Правда, историческая поэтика, которую можно было бы строить на основе мировоззрения Г. Шпета, мало бы походила на современный замысел этой науки. Это объясняется, конечно, не только духовной ситуацией 1910—1920-х годов, в которую Г. Шпет превосходно вписывался со своей очень четко обозначенной философской и научной позицией, но и внутренним складом его мировоззрения, где культурные и научные традиции отчасти были синтезированы, отчасти накладывались друг на друга, отчасти сосуществовали и — направленные навстречу друг другу из разных историко-культурных углов — не успели еще сойтись. Так, линия эстетико-формалистическая вынуждала видеть в поэтике нечто только техническое и твердой рукой посаженное на свое невидное место, а историзм, противостоявший чисто логической структурности того же формализма и тогдашнему аисторизму феноменологии, подсказывал мысль видеть в поэтике нечто глубоко связанное с историей; но обе эти линии не успели еще пересечься и дать ясный совокупный результат. Каким бы он был — о том мы не можем теперь судить. Но вот что важно. Основную задачу, какая встала перед Г. Шпетом в его неоконченном исследовании «История как предмет логики», когда он разбирал Шеллинга и собирался перейти к Гегелю, можно, по всей видимости, формулировать так: каким образом возможна философия истории как конкретной полноты совершающегося без того, чтобы на историю как на имманентный процесс была наложена априорная схема. Запомним это.
У Шеллинга, писал Г. Шпет, «формальное отрицание возможности философии истории тесно связано с признанием факта существования истории: априорная история только потому и «невозможна», что история по своему существу апостериорна. Но это, скорее, недостаточно широкий взгляд на философию, чем недостаточное понимание истории как науки и ее метода. В самом деле, объект философии, по Шеллингу, действительный мир, — можно ли философии отказаться от рассмотрения апостериорного в нем по своим методам и со своими приемами? Разве философское и априорное тождественны и разве не может быть апостериорной философии» [22] ? И Г. Шпет так свободно реферирует одно место из «Системы трансцендентального идеализма» Шеллинга: «История как процесс и предмет не есть “развитие”, которое само только quasi-исто-рия23, а есть история, т. е. процесс, который не предопределен, не имеет заранее и извне данного плана.
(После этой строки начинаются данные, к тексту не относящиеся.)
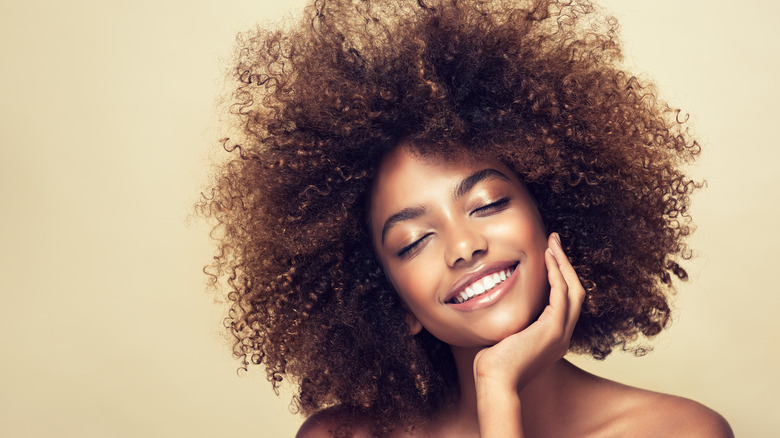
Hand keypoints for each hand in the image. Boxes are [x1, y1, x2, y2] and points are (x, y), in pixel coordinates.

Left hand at [473, 232, 585, 391]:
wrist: (496, 383)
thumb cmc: (493, 365)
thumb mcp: (506, 338)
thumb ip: (511, 323)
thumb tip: (496, 306)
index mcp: (553, 338)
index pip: (564, 301)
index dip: (560, 276)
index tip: (549, 255)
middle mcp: (562, 335)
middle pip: (575, 291)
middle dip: (566, 264)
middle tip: (555, 241)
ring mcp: (561, 333)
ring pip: (573, 289)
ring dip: (563, 263)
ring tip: (552, 242)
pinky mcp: (553, 329)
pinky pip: (561, 293)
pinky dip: (556, 273)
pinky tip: (548, 258)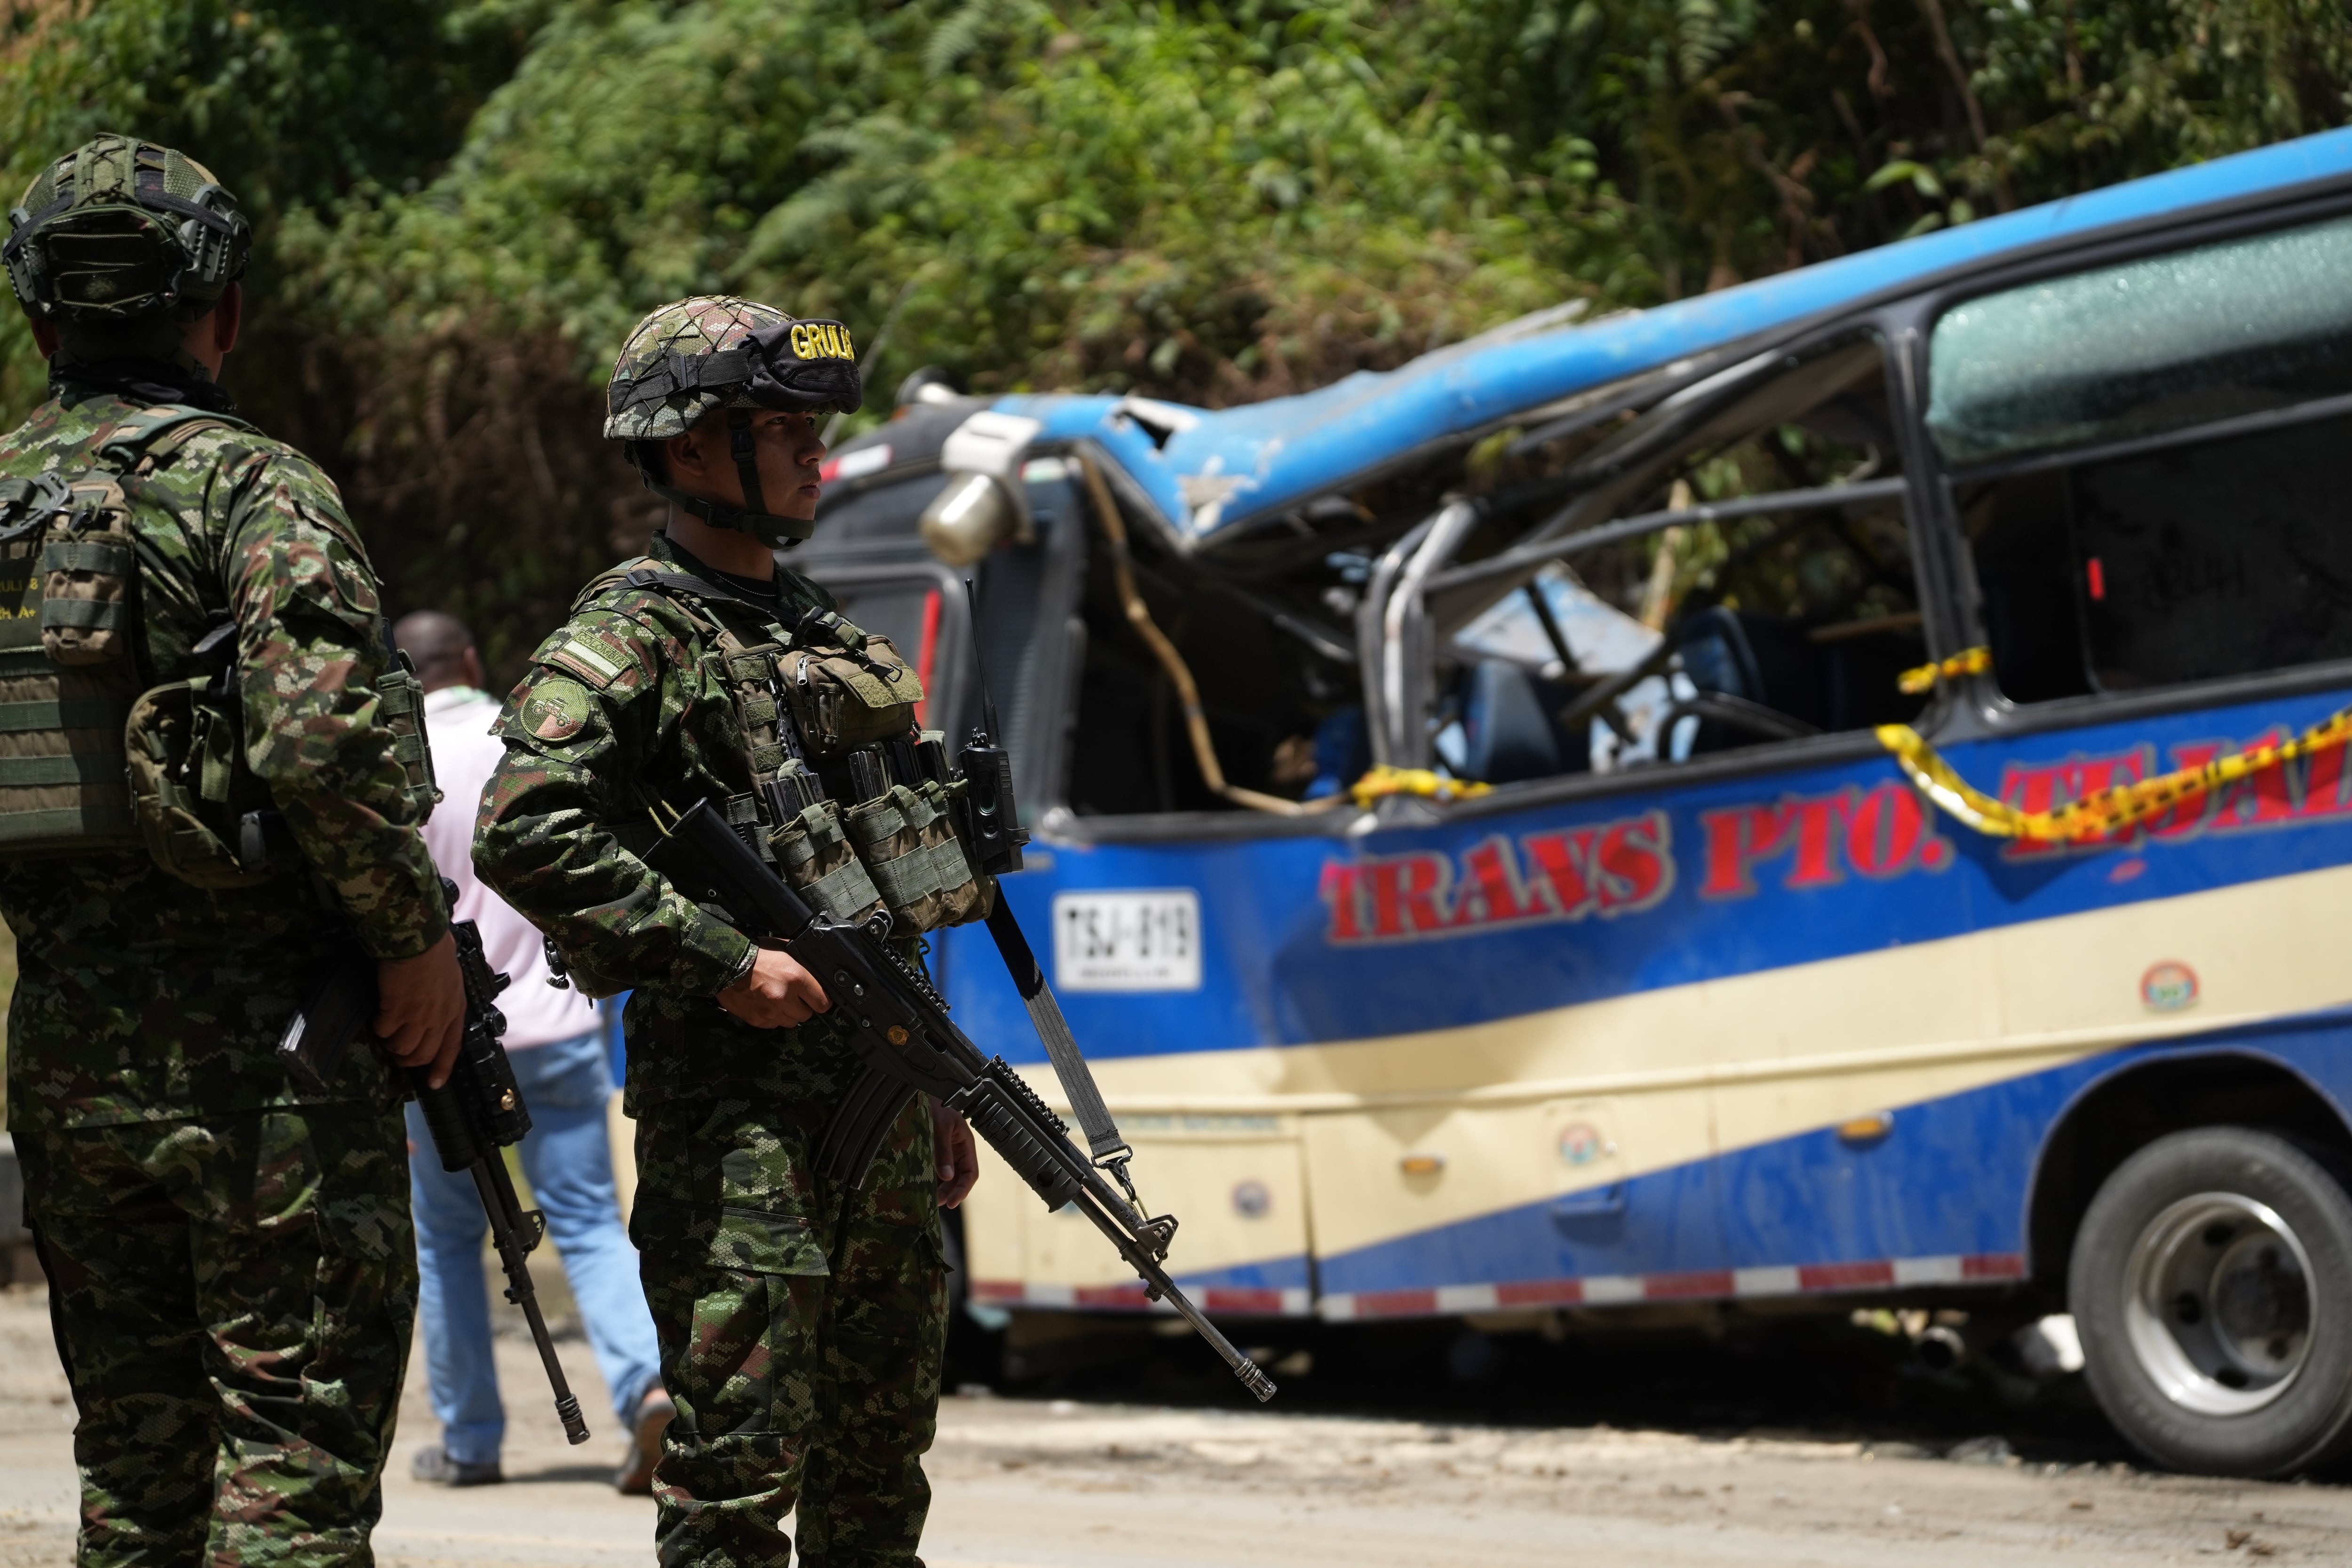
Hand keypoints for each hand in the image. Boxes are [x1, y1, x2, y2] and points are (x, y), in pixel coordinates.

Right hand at [377, 932, 464, 1087]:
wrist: (418, 941)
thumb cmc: (434, 952)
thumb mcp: (451, 979)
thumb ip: (444, 999)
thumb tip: (434, 1010)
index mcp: (455, 1010)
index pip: (452, 1047)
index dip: (442, 1068)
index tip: (434, 1084)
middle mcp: (439, 1019)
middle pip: (423, 1054)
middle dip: (407, 1059)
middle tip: (396, 1054)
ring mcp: (418, 1018)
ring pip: (401, 1048)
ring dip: (390, 1044)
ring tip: (386, 1032)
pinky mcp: (396, 1012)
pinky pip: (383, 1031)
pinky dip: (378, 1027)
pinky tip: (377, 1015)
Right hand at [717, 945, 830, 1028]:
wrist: (726, 963)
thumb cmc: (756, 953)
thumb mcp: (785, 949)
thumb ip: (802, 963)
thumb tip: (818, 972)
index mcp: (796, 977)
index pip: (822, 1002)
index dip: (822, 1000)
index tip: (818, 998)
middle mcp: (784, 997)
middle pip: (807, 1015)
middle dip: (804, 1006)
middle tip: (796, 997)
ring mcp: (770, 1011)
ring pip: (791, 1022)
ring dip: (788, 1014)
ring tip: (780, 1001)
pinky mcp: (757, 1019)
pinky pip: (773, 1025)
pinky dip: (773, 1017)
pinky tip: (767, 1004)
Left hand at [930, 1096, 978, 1207]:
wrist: (922, 1093)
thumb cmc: (936, 1105)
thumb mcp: (941, 1127)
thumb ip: (944, 1152)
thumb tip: (946, 1177)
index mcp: (966, 1144)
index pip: (971, 1173)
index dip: (963, 1190)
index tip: (951, 1202)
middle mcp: (958, 1150)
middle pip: (960, 1178)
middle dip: (951, 1192)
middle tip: (937, 1203)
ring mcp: (947, 1152)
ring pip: (948, 1176)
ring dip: (942, 1189)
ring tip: (931, 1199)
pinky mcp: (935, 1152)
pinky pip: (937, 1170)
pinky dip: (933, 1180)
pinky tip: (926, 1187)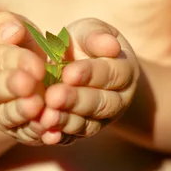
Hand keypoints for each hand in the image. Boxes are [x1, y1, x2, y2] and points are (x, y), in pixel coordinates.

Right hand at [0, 12, 48, 145]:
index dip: (16, 61)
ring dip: (22, 113)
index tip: (36, 63)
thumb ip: (6, 24)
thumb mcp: (7, 28)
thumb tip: (12, 31)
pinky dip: (37, 134)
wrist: (18, 77)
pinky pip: (25, 135)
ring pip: (7, 116)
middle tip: (30, 85)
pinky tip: (51, 133)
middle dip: (12, 87)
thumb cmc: (16, 45)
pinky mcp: (18, 131)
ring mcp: (1, 113)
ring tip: (37, 107)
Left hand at [39, 18, 139, 144]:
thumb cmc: (84, 43)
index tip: (68, 72)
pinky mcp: (83, 132)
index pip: (111, 74)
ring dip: (67, 121)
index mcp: (124, 71)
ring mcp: (102, 120)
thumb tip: (110, 45)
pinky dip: (60, 137)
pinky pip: (74, 138)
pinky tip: (46, 134)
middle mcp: (119, 100)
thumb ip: (96, 36)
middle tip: (53, 96)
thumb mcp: (90, 32)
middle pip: (102, 104)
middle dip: (77, 100)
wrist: (77, 66)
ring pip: (89, 124)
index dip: (91, 74)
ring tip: (46, 116)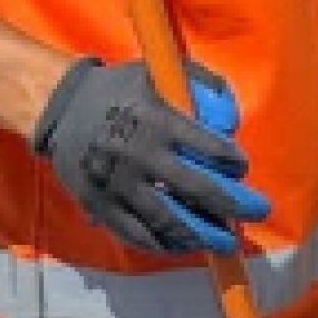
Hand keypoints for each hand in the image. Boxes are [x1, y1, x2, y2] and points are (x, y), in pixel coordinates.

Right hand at [32, 59, 270, 257]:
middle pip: (194, 189)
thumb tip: (232, 119)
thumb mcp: (160, 70)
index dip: (232, 161)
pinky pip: (134, 234)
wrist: (59, 107)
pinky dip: (162, 244)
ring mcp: (117, 185)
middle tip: (258, 211)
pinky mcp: (99, 206)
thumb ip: (202, 85)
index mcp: (157, 120)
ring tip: (224, 241)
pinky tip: (183, 247)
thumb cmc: (119, 87)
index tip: (243, 168)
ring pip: (166, 220)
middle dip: (231, 203)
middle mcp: (139, 156)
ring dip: (201, 233)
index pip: (207, 147)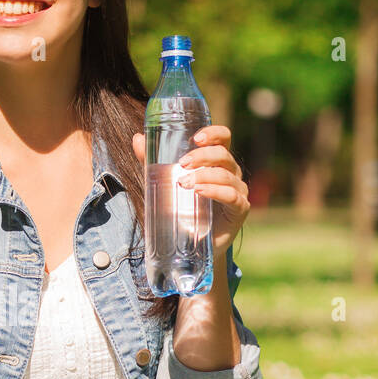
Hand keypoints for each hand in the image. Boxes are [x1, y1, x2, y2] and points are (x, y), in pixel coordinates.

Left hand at [131, 124, 249, 255]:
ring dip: (204, 175)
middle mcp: (231, 172)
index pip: (223, 138)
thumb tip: (137, 138)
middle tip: (182, 164)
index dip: (214, 133)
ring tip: (184, 183)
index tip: (197, 137)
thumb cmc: (181, 208)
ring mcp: (238, 190)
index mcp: (216, 161)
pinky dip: (215, 191)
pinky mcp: (240, 209)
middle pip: (223, 154)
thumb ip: (151, 162)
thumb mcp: (163, 182)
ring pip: (226, 175)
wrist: (191, 245)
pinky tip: (199, 191)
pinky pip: (231, 196)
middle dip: (202, 156)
Человек сам делает историю, и произвол есть бог истории* [23] *. Выделенные курсивом последние четыре слова — это перевод фразы Шеллинга: «Die Willk"ur ist die G"ottin Geschichte», перевод не слишком целесообразный, если иметь в виду семантическую эволюцию слова «произвол» — в направлении полнейшей беззаконности и безоснованности; этот перевод противоречит и утверждению Шеллинга тут же: «… своеобразие истории составляет только сочетание свободы и закономерности…» На деле Willk"ur в немецком языке 1800 г. означает лишь «свободный выбор», «свободу выбора» и подразумевает ту историческую потенциальность, которая оказалась столь близкой и Г. Шпету, писавшему об «истории как истории эмпирически осуществившейся одной из возможностей или нескольких из возможностей» [24] .
[22]
Шпет Г. История как проблема логики. С. 472.
[23]
Заметим: постольку, поскольку Entwicklung есть лишь разворачивание «свернутого», т. е. данного наперед. '
[24]
Там же. С. 470. См.: Schilling F. W. J. S"ammtliche Werke. Bd. III. Stuttgart; Augsburg, 1858. S. 589. 25. Шпет Г. Эстетические фрагменты. T. 2. C. 90.